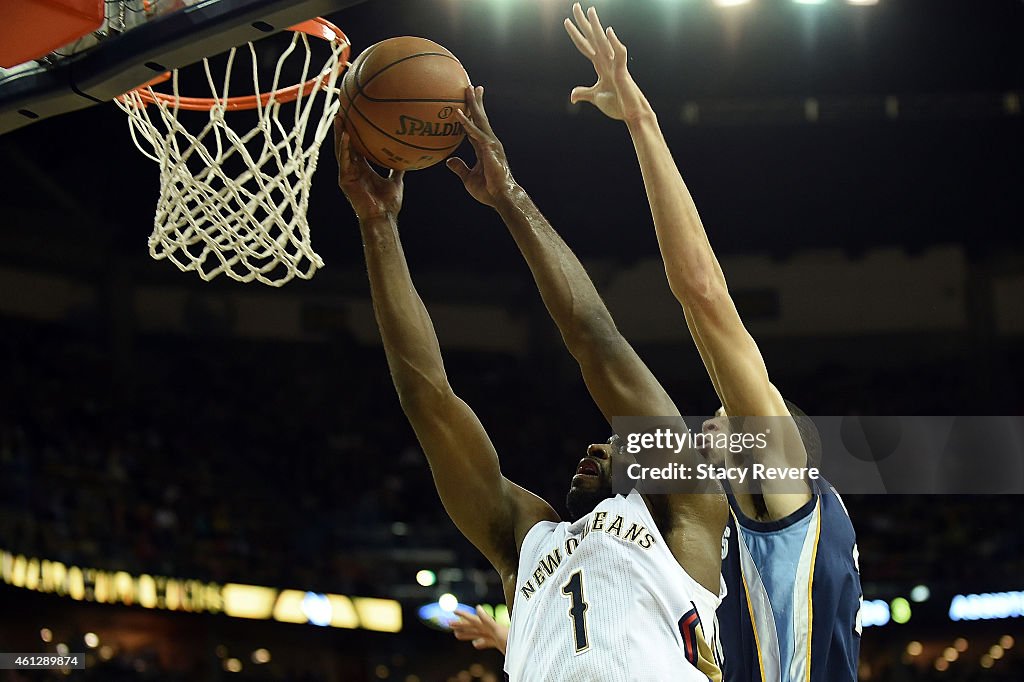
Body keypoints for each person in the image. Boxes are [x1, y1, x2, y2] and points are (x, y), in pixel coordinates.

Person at [336, 82, 726, 681]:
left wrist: (509, 195)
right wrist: (378, 224)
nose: (596, 445)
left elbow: (595, 340)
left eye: (618, 441)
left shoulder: (684, 508)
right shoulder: (525, 541)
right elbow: (429, 401)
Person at [563, 4, 863, 681]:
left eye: (731, 419)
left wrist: (643, 121)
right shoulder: (774, 544)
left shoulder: (782, 490)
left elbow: (702, 292)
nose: (714, 421)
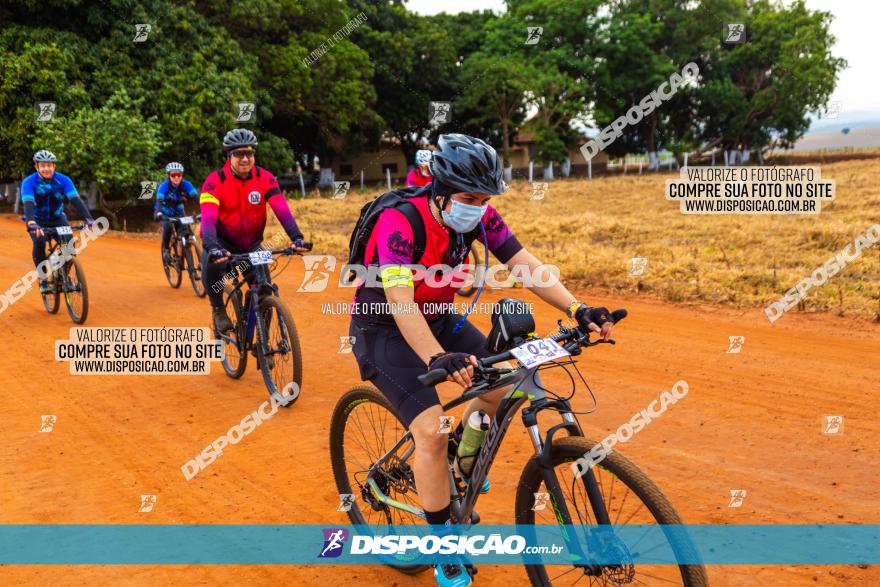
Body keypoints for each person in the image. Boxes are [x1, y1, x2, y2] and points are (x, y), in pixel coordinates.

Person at [349, 134, 616, 587]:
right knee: (431, 431)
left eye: (485, 198)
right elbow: (399, 300)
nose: (479, 206)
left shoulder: (478, 214)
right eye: (470, 198)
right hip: (384, 328)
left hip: (438, 318)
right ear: (440, 188)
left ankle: (459, 458)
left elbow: (523, 262)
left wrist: (577, 309)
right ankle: (443, 547)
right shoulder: (397, 222)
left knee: (503, 385)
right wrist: (438, 357)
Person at [199, 129, 310, 332]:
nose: (244, 159)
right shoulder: (214, 182)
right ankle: (218, 310)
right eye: (238, 154)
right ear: (229, 155)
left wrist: (297, 238)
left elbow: (282, 210)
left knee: (265, 290)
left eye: (249, 153)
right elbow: (207, 220)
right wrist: (212, 246)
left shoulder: (264, 178)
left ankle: (262, 341)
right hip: (221, 245)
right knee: (211, 268)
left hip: (251, 246)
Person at [21, 150, 95, 293]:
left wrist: (88, 218)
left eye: (49, 165)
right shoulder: (29, 182)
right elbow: (28, 202)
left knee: (70, 246)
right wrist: (31, 222)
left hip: (58, 219)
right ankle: (43, 279)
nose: (46, 169)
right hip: (37, 220)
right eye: (43, 166)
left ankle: (63, 275)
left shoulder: (63, 180)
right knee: (39, 241)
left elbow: (75, 199)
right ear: (36, 167)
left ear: (54, 166)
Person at [154, 162, 198, 265]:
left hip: (178, 212)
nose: (176, 177)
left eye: (179, 175)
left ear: (182, 175)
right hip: (163, 212)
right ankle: (165, 249)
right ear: (169, 176)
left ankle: (181, 256)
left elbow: (196, 197)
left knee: (185, 233)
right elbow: (159, 201)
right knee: (168, 227)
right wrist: (158, 213)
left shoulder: (186, 184)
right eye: (173, 175)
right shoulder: (163, 186)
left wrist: (205, 210)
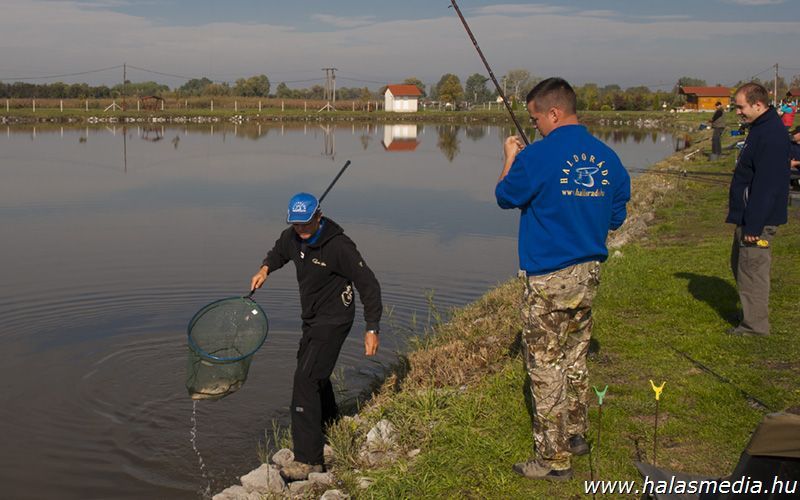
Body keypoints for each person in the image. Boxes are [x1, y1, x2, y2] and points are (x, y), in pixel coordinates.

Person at [495, 77, 631, 480]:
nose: (534, 126)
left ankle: (553, 460)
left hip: (549, 277)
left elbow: (505, 195)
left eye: (535, 118)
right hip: (589, 274)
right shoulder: (607, 157)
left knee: (545, 366)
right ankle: (575, 433)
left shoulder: (537, 156)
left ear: (553, 113)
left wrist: (510, 157)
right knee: (575, 355)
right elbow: (616, 214)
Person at [250, 192, 382, 481]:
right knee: (313, 371)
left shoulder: (339, 246)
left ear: (318, 217)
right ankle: (330, 423)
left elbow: (369, 284)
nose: (301, 230)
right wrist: (265, 269)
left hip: (335, 319)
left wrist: (372, 328)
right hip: (311, 319)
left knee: (305, 379)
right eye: (296, 224)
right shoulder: (293, 237)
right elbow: (279, 251)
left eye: (306, 224)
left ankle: (310, 459)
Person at [727, 83, 790, 336]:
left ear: (758, 104)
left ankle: (755, 326)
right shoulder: (760, 128)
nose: (738, 112)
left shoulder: (771, 135)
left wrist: (754, 226)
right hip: (749, 215)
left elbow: (767, 186)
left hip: (757, 221)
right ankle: (750, 312)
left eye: (740, 107)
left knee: (752, 270)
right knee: (741, 264)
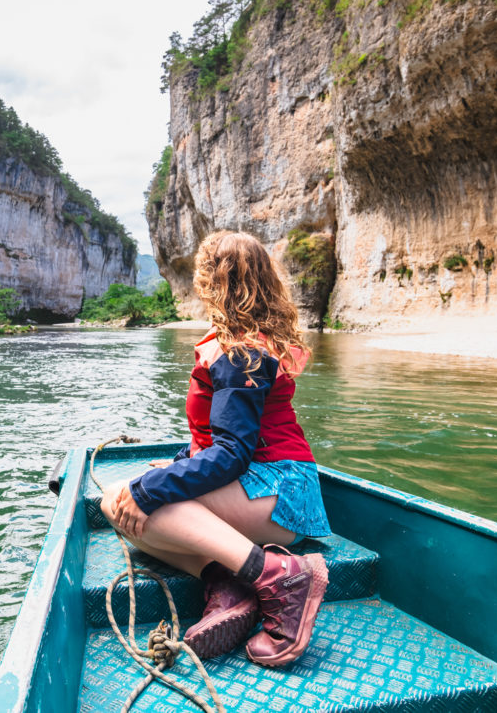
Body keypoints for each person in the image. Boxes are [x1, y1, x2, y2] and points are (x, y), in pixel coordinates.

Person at [101, 230, 331, 668]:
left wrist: (154, 486)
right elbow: (219, 439)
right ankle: (227, 581)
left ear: (211, 280)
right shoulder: (253, 340)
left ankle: (281, 578)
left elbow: (231, 452)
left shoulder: (238, 351)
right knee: (130, 504)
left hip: (280, 496)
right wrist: (180, 465)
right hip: (275, 488)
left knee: (126, 500)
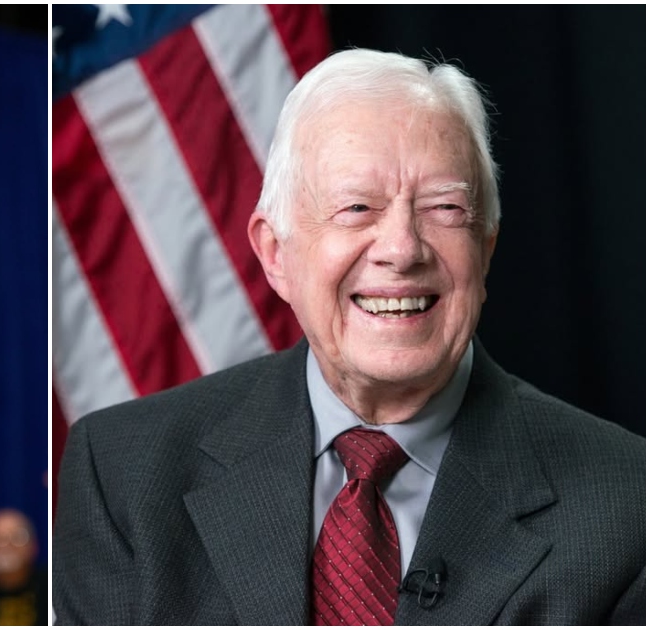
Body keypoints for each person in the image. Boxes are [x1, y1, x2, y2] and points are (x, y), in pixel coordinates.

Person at [53, 49, 645, 625]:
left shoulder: (628, 508)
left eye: (443, 208)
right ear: (276, 253)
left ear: (485, 249)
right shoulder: (122, 474)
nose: (402, 250)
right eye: (357, 207)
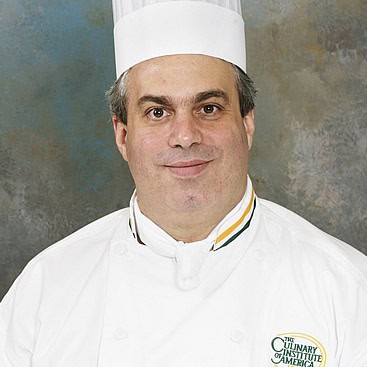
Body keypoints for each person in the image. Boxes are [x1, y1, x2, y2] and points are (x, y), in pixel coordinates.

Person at [1, 1, 366, 366]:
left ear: (247, 123)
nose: (185, 136)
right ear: (123, 136)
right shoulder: (45, 289)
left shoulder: (347, 289)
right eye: (157, 112)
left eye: (209, 107)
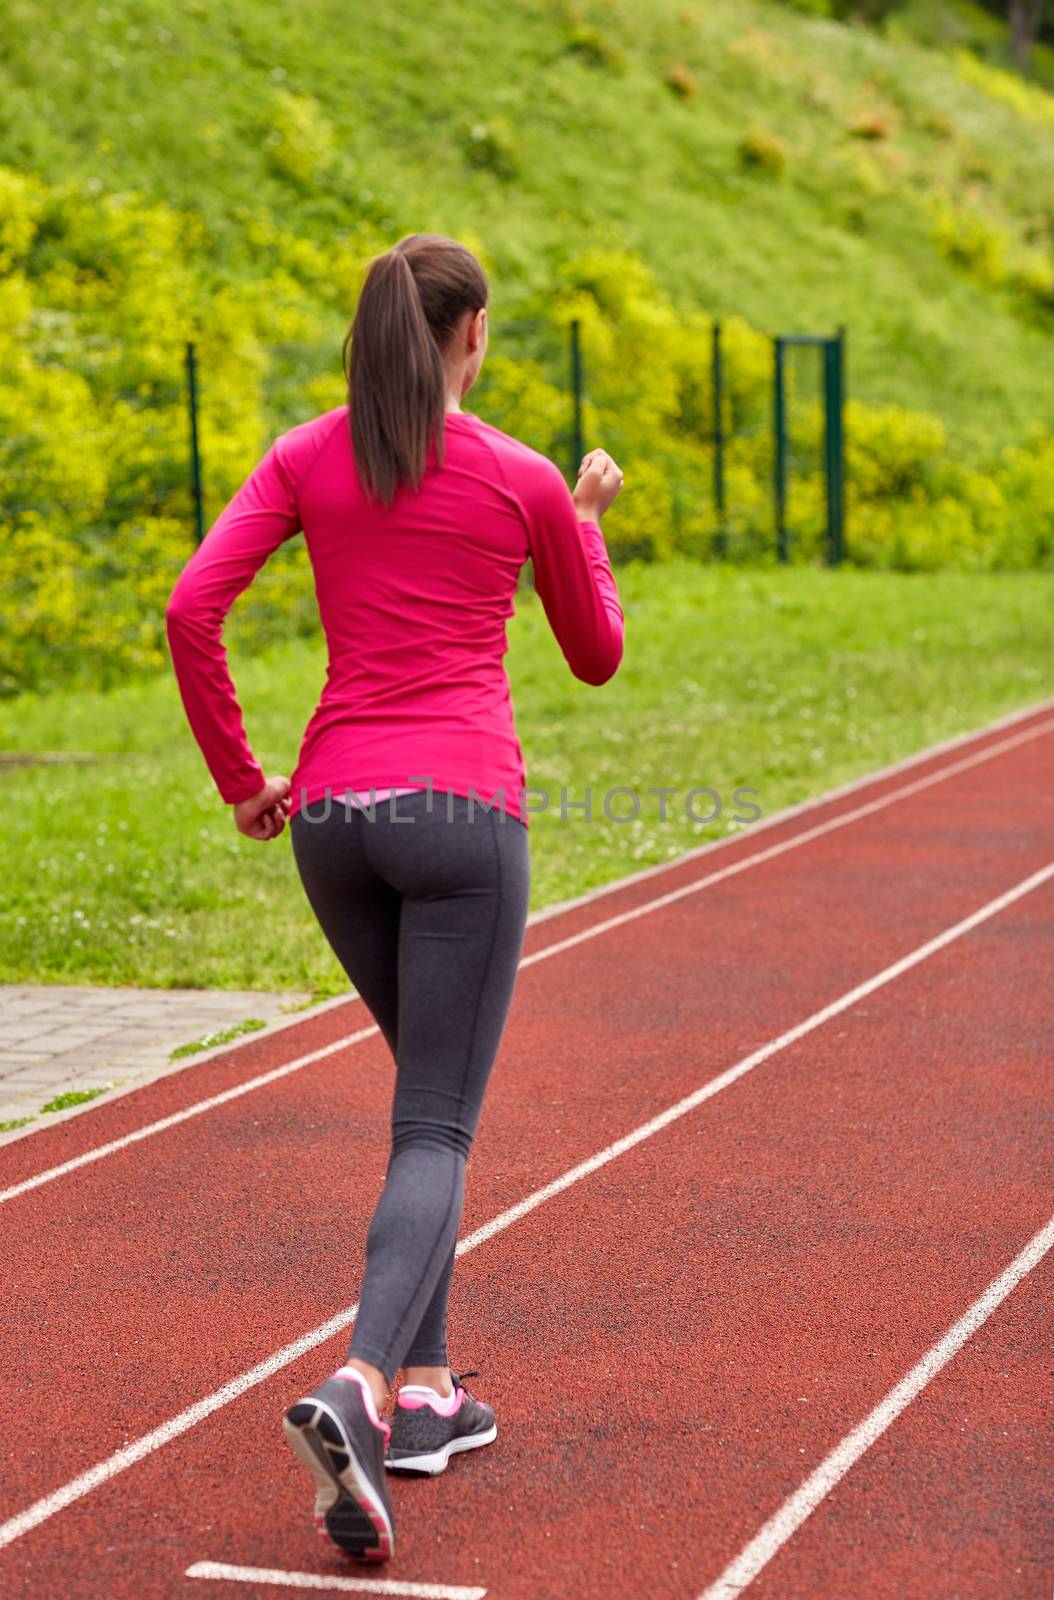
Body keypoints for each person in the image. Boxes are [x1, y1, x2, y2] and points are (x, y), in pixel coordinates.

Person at [165, 232, 625, 1564]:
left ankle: (424, 1394)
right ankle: (362, 1391)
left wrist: (245, 779)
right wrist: (585, 532)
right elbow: (592, 656)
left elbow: (194, 608)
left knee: (424, 1100)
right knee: (436, 1124)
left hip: (332, 823)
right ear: (470, 335)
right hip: (460, 816)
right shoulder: (523, 476)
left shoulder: (310, 453)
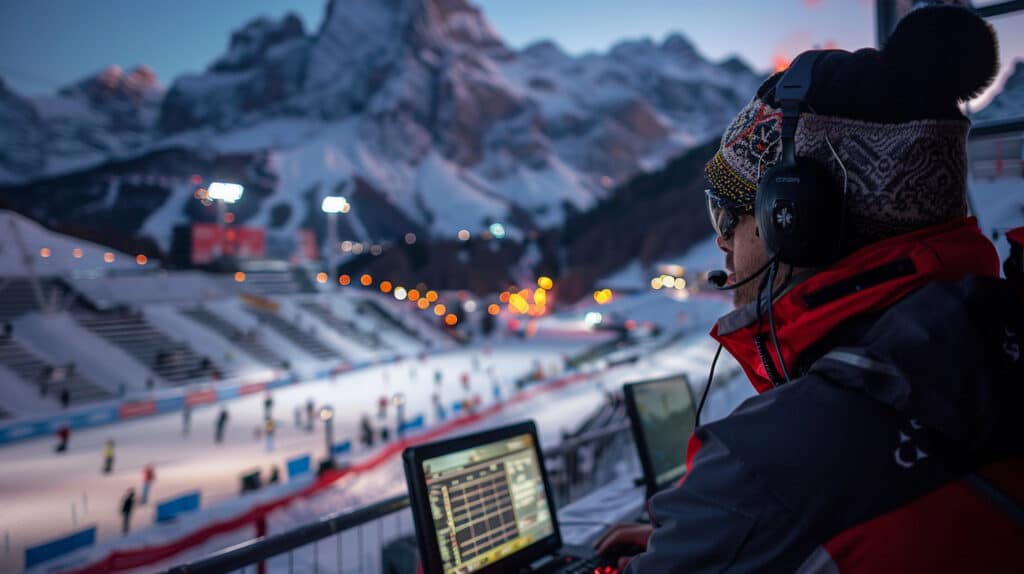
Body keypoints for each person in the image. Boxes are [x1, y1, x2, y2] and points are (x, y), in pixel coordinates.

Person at [596, 7, 1023, 572]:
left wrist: (718, 523)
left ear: (793, 218)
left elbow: (793, 492)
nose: (723, 246)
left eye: (730, 219)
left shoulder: (762, 461)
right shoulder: (995, 339)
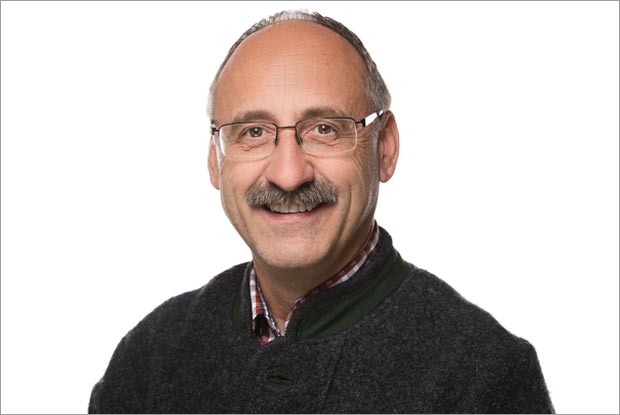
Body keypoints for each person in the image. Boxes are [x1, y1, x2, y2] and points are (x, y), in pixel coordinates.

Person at [89, 10, 554, 413]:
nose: (289, 174)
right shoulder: (149, 357)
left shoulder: (484, 374)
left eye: (325, 129)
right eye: (253, 132)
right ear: (215, 159)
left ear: (385, 148)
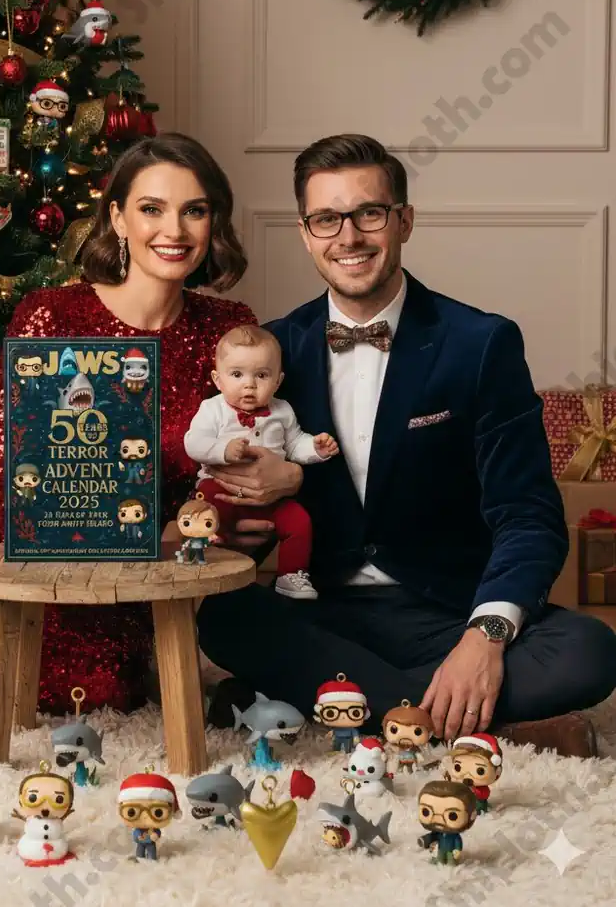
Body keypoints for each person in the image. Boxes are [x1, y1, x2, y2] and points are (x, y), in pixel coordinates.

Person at [198, 133, 616, 756]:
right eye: (326, 219)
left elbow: (528, 516)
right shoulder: (274, 350)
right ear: (306, 233)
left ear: (404, 221)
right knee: (225, 619)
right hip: (324, 608)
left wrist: (486, 639)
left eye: (369, 213)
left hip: (449, 609)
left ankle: (333, 701)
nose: (349, 236)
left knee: (590, 651)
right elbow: (232, 483)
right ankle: (485, 728)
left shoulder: (481, 343)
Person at [0, 132, 271, 713]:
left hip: (155, 580)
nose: (174, 231)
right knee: (68, 690)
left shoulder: (227, 330)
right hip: (31, 568)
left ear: (214, 222)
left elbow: (245, 450)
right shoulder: (52, 316)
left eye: (195, 211)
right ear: (118, 219)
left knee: (122, 687)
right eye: (152, 209)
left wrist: (249, 494)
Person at [183, 323, 339, 598]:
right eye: (237, 374)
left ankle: (291, 575)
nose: (249, 384)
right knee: (206, 506)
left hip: (273, 499)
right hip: (222, 489)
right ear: (218, 380)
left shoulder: (282, 410)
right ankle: (207, 550)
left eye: (261, 375)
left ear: (277, 381)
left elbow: (293, 444)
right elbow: (193, 443)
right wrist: (223, 450)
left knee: (299, 521)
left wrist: (315, 448)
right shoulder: (213, 409)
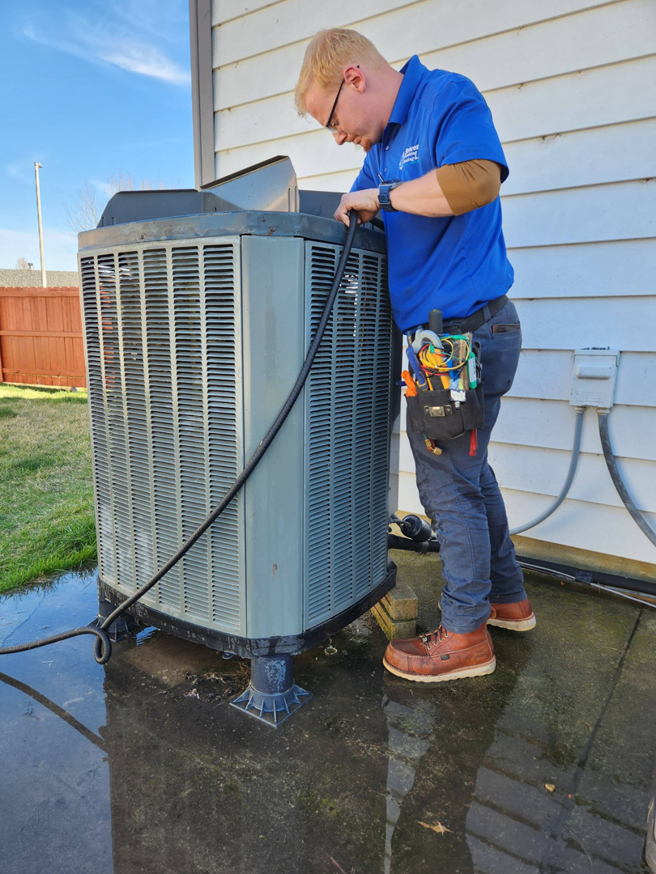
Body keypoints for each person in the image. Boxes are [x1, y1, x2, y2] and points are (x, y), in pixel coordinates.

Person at [295, 28, 535, 684]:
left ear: (355, 77)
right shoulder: (380, 151)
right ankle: (508, 601)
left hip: (462, 338)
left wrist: (386, 197)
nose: (338, 136)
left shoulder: (445, 98)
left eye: (333, 120)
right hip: (441, 340)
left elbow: (477, 180)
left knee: (446, 485)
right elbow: (356, 211)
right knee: (470, 475)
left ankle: (464, 635)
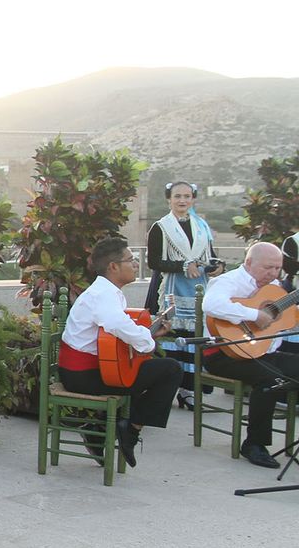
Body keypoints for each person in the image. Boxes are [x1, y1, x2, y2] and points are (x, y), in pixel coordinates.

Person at [57, 237, 184, 467]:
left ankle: (98, 429)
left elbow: (114, 338)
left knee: (144, 368)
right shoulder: (103, 295)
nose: (135, 264)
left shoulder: (107, 291)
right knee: (171, 370)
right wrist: (148, 342)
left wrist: (150, 334)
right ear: (113, 266)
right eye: (131, 260)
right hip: (83, 375)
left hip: (89, 369)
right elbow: (117, 325)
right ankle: (130, 430)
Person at [201, 242, 299, 469]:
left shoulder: (275, 288)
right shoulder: (227, 281)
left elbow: (287, 320)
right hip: (224, 354)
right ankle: (254, 444)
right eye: (268, 268)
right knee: (271, 380)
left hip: (263, 352)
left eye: (278, 268)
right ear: (248, 263)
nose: (274, 274)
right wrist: (254, 314)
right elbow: (211, 304)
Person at [143, 181, 221, 407]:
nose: (182, 201)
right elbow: (154, 261)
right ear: (169, 199)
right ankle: (164, 389)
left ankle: (189, 390)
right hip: (170, 287)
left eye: (187, 196)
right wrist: (184, 266)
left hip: (198, 289)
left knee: (193, 339)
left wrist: (216, 266)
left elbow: (210, 255)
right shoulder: (161, 227)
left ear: (193, 199)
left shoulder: (201, 226)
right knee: (170, 336)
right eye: (177, 196)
- - -
◆ Try it ◆
Copy out each line of the data above, exactly, if it lies between the line holding "left ankle: (98, 429)" and the line holding "left hip: (89, 369)", inclusive; copy no other line.

◆ Written answer ◆
left ankle: (98, 429)
left elbow: (114, 338)
left knee: (144, 368)
right shoulder: (103, 295)
nose: (135, 264)
left shoulder: (107, 291)
right knee: (171, 370)
right wrist: (148, 342)
left wrist: (150, 334)
right ear: (113, 266)
right eye: (131, 260)
right hip: (83, 375)
left hip: (89, 369)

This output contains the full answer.